Bank of America did not comment on Moon, Koole and Rivera’s situations. The bank said in a statement to CNBC that its “No. 1 goal always has been to ensure legitimate recipients could access their benefits.”
Bill Halldin, a spokesman for the firm, said that last year it increased its team serving these programs “from several hundred to more than 6,000 people, dramatically reducing wait times as we answered calls and reviewed claims.” Halldin said the bank committed to “additional measures to help unemployment recipients who have been victimized by fraud receive their benefits as quickly as possible.”
Moon, Koole and Rivera said that their debit cards did not include chips.
Card experts told CNBC that prepaid government cards typically lack chips because they can be about 50% more expensive to produce. Additionally, unlike typical debit and credit cards for bank customers, these benefits cards are temporary — lasting just several months, until the recipient finds full time employment.
CNBC obtained an agreement between Bank of America and California to distribute government benefits from 2016. In it, the state only requested a magnetic stripe, never a chip, therefore, the bank did not need to include chips in the cards it issued for Californians.
California recently extended its contract with Bank of America, although the bank told CNBC that it “would like to exit this business as soon as possible.”
Bank of America recently ceased this type of work in Iowa, Kansas, Maryland and Nevada.
U.S. Bank, Comerica and KeyBank are the other three largest distributors of unemployment benefits. U.S. Bank and Comerica did not respond to CNBC’s requests for comment. KeyBank declined to provide any further commentary on fraud incidents due to ongoing investigations.
In the meantime, California and other states are looking to ameliorate the onslaught of transaction fraud that proliferated in their systems during the pandemic.
“I have to imagine that if there was anti-fraud chip technology in these cards, there’d be an awful lot less fraud,” said assembly member David Chiu, a Democrat, who is spearheading reform to California’s Employment Development Department, which manages the benefits on behalf of the state.
As part of a package of bills, California lawmakers are looking to allow unemployment-insurance recipients to bypass cards altogether to deposit funds directly into their regular bank accounts.
California’s Employment Development Department, as well as Bank of America, told CNBC that they’re in the process of transitioning to cards with chips in them to improve security for recipients.
Maryland recently transitioned away from debit cards to direct deposits or paper checks for unemployment insurance.

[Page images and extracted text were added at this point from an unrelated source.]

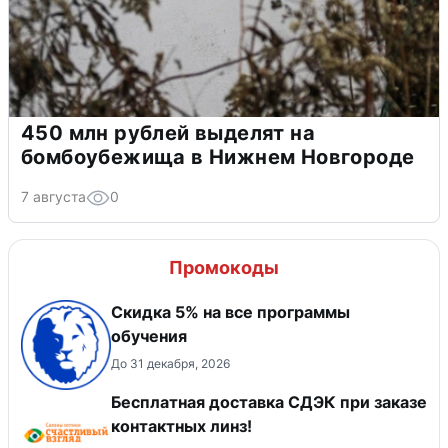
450 млн рублей выделят на
бомбоубежища в Нижнем Новгороде
7 августа
0
Промокоды
Скидка 5% на все программы
обучения
До 31 декабря, 2026
Бесплатная доставка СДЭК при заказе
контактных линз!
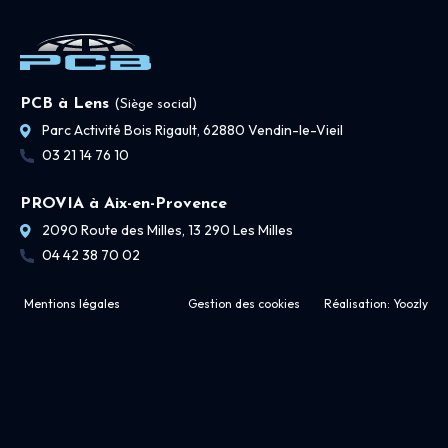
PCB à Lens
(Siège social)
Parc Activité Bois Rigault, 62880 Vendin-le-Vieil
03 21 14 76 10
PROVIA à Aix-en-Provence
2090 Route des Milles, 13 290 Les Milles
04 42 38 70 02
Mentions légales
Gestion des cookies
Réalisation:
Yoozly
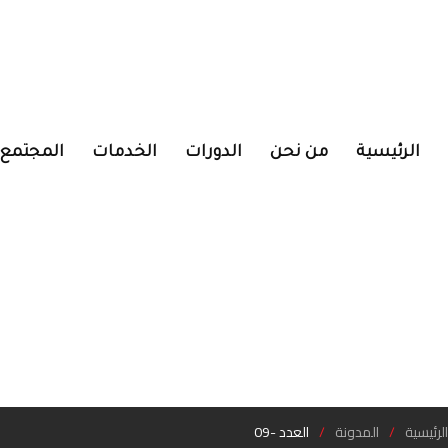
الرئيسية
من نحن
الدورات
الخدمات
المجتمع
الرئيسية
المدونة
العدد -09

Nevada is the only other state that doesn’t allow for direct deposit, but recently switched vendors with new cards that include chips, the state told CNBC.
Other states, like Oklahoma, are using technological solutions for their recent fraud problems. IDEMIA provides identity verification solutions for 34 state agencies, using facial recognition and biometric identification technology.
Oklahoma’s Employment Security Commission is one of those agencies, having implemented the security solution in December 2020. Shelley Zumwalt, executive director of the commission, said the state was able to prevent about 40% of fraud within the first 30 days of implementing the IDEMIA solution.
“While we had a global health pandemic, we had a national pandemic in terms of identity fraud and theft,” said Matt Thompson, senior vice president of civil identity for North America at IDEMIA.
For those who say their benefits were already stolen, the main way to replenish those funds is through the banks that oversee the accounts and debit cards.
Ultimately, Moon, Koole and Rivera were given a credit from Bank of America for their missing funds. But they say that their lives had already been upended.
“This is people’s lives that you’re messing with,” Rivera said. “I feel very, like, punched in the gut.”